English

edit

Noun

edit

leprosie (usually uncountable, plural leprosies)

  1. Obsolete spelling of leprosy.
    • 1545, Desiderius Erasmus, A Very Pleasaunt & Fruitful Diologe Called the Epicure[1]:
      Wheras young men also with hauntynge of whores (as it is dayly seene) catche the newe leprosie, nowe otherwyse named Jobs agew, and some cal it the scabbes of Naples, throughe
    • a. 1638 (date written), Benjamin Jonson [i.e., Ben Jonson], “Timber: or, Discoveries; Made Upon Men and Matter”, in The Workes of Benjamin Jonson.
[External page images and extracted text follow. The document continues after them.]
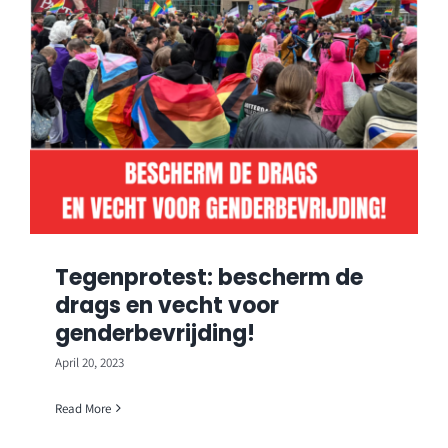
Tegenprotest: bescherm de
drags en vecht voor
genderbevrijding!
April 20, 2023
Read More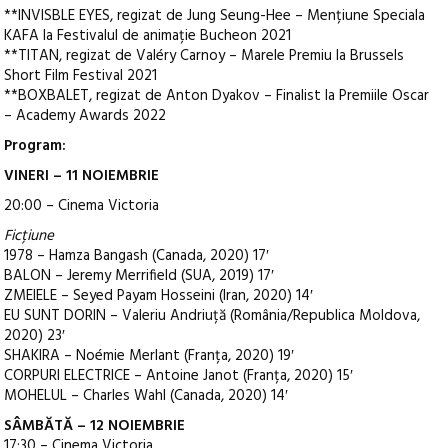
**INVISBLE EYES, regizat de Jung Seung-Hee – Mențiune Speciala
KAFA la Festivalul de animație Bucheon 2021
**TITAN, regizat de Valéry Carnoy – Marele Premiu la Brussels
Short Film Festival 2021
**BOXBALET, regizat de Anton Dyakov – Finalist la Premiile Oscar
– Academy Awards 2022
Program:
VINERI – 11 NOIEMBRIE
20:00 – Cinema Victoria
Ficțiune
1978 – Hamza Bangash (Canada, 2020) 17′
BALON – Jeremy Merrifield (SUA, 2019) 17′
ZMEIELE – Seyed Payam Hosseini (Iran, 2020) 14′
EU SUNT DORIN – Valeriu Andriuță (România/Republica Moldova,
2020) 23′
SHAKIRA – Noémie Merlant (Franța, 2020) 19′
CORPURI ELECTRICE – Antoine Janot (Franța, 2020) 15′
MOHELUL – Charles Wahl (Canada, 2020) 14′
SÂMBĂTĂ – 12 NOIEMBRIE
17:30 – Cinema Victoria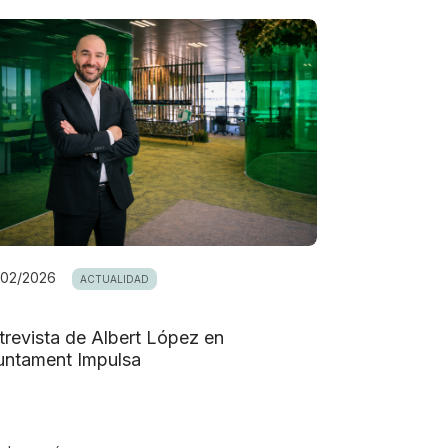
/02/2026
ACTUALIDAD
trevista de Albert López en
untament Impulsa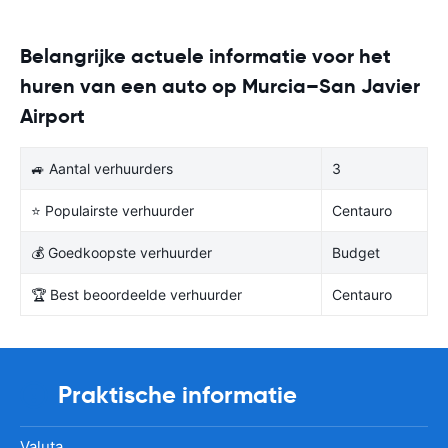
Belangrijke actuele informatie voor het
huren van een auto op Murcia–San Javier
Airport
🚙 Aantal verhuurders
3
⭐ Populairste verhuurder
Centauro
💰 Goedkoopste verhuurder
Budget
🏆 Best beoordeelde verhuurder
Centauro
Praktische informatie
Valuta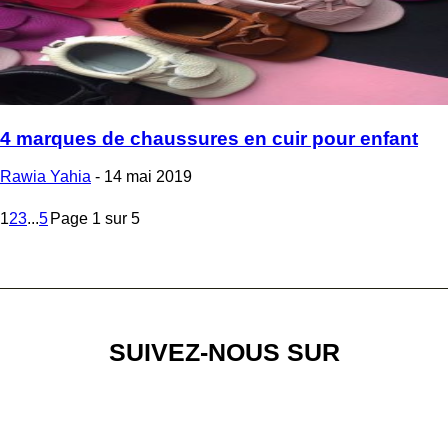
4 marques de chaussures en cuir pour enfant
Rawia Yahia
-
14 mai 2019
1
2
3
...
5
Page 1 sur 5
SUIVEZ-NOUS SUR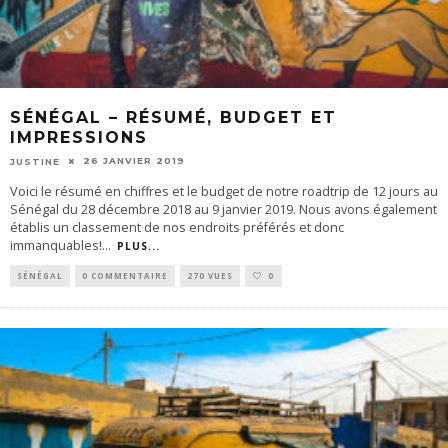
SÉNÉGAL – RÉSUMÉ, BUDGET ET
IMPRESSIONS
26 JANVIER 2019
JUSTINE
Voici le résumé en chiffres et le budget de notre roadtrip de 12 jours au
Sénégal du 28 décembre 2018 au 9 janvier 2019. Nous avons également
établis un classement de nos endroits préférés et donc
immanquables!
...
PLUS...
SÉNÉGAL
0 COMMENTAIRE
270 VUES
0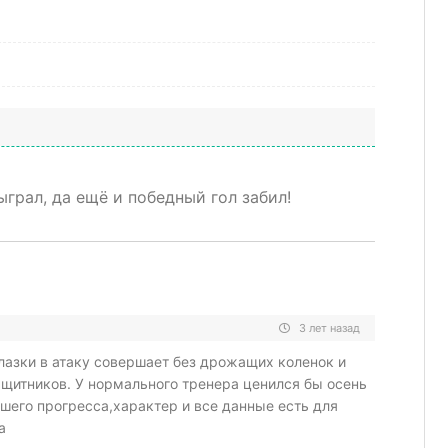
ыграл, да ещё и победный гол забил!
3 лет назад
азки в атаку совершает без дрожащих коленок и
щитников. У нормального тренера ценился бы осень
его прогресса,характер и все данные есть для
а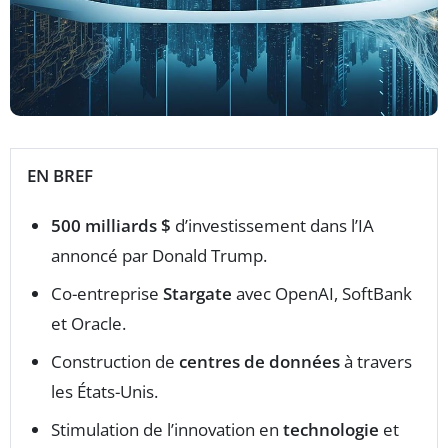
EN BREF
500 milliards $
d’investissement dans l’IA
annoncé par Donald Trump.
Co-entreprise
Stargate
avec OpenAI, SoftBank
et Oracle.
Construction de
centres de données
à travers
les États-Unis.
Stimulation de l’innovation en
technologie
et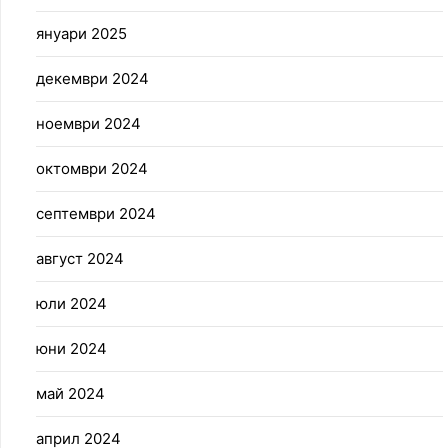
януари 2025
декември 2024
ноември 2024
октомври 2024
септември 2024
август 2024
юли 2024
юни 2024
май 2024
април 2024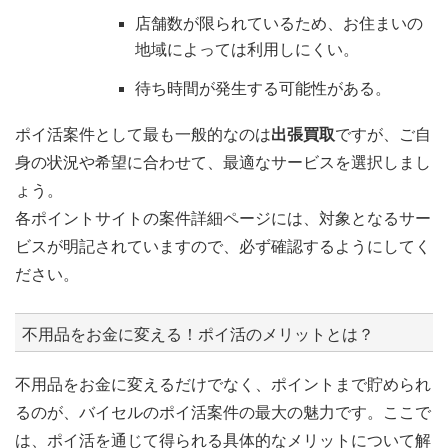
店舗数が限られているため、お住まいの
地域によっては利用しにくい。
待ち時間が発生する可能性がある。
ポイ活案件として最も一般的なのは
出張買取
ですが、ご自
身の状況や希望に合わせて、最適なサービスを選択しまし
ょう。
各ポイントサイトの案件詳細ページには、対象となるサー
ビスが明記されていますので、必ず確認するようにしてく
ださい。
不用品をお金に変える！ポイ活のメリットとは？
不用品をお金に変えるだけでなく、ポイントまで貯められ
るのが、バイセルのポイ活案件の最大の魅力です。ここで
は、ポイ活を通じて得られる具体的なメリットについて解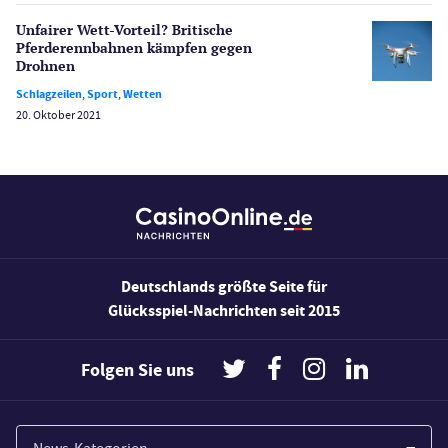
Wetten
Unfairer Wett-Vorteil? Britische
Slot Freispiele
Pferderenn­bahnen kämpfen gegen
Drohnen
Wirtschaft
Schlagzeilen
,
Sport
,
Wetten
20. Oktober 2021
Deutschlands größte Seite für
Glücksspiel-Nachrichten seit 2015
Folgen Sie uns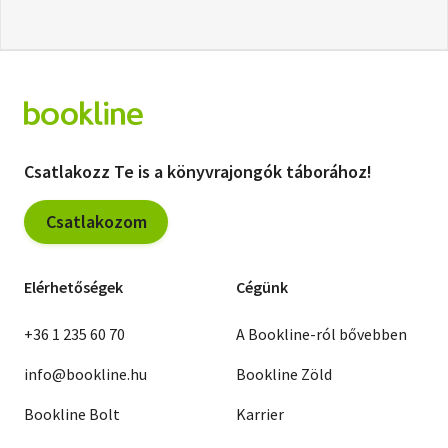
Csatlakozz Te is a könyvrajongók táborához!
Csatlakozom
Elérhetőségek
Cégünk
+36 1 235 60 70
A Bookline-ról bővebben
info@bookline.hu
Bookline Zöld
Bookline Bolt
Karrier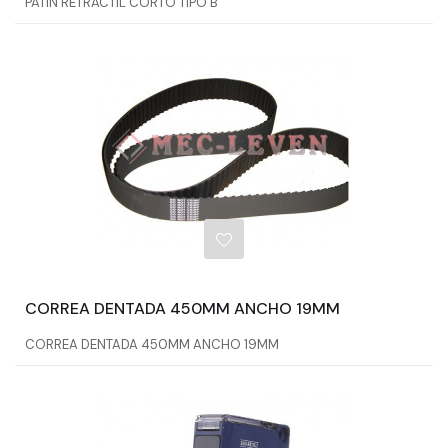
PATIN RETRACTIL CORTO TIPO B
CORREA DENTADA 450MM ANCHO 19MM
CORREA DENTADA 450MM ANCHO 19MM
The Second Volume. [] (Second Folio), London: [] Richard Meighen, published 1640–1641, →OCLC, page 104:
      As if to cure a Leprosie, a man should bathe himself with the warme blood of a murthered Child: So in the Church, some errors may be dissimuled with lesse inconvenience, then can be discover'd.
    • 1639, Thomas Fuller, The Historie of the Holy Warre[2], Cambridge, Book 5, Chapter 15, p. 254:
      Amongst other diseases the Leprosie was one epidemicall infection which tainted the Pilgrimes coming thither.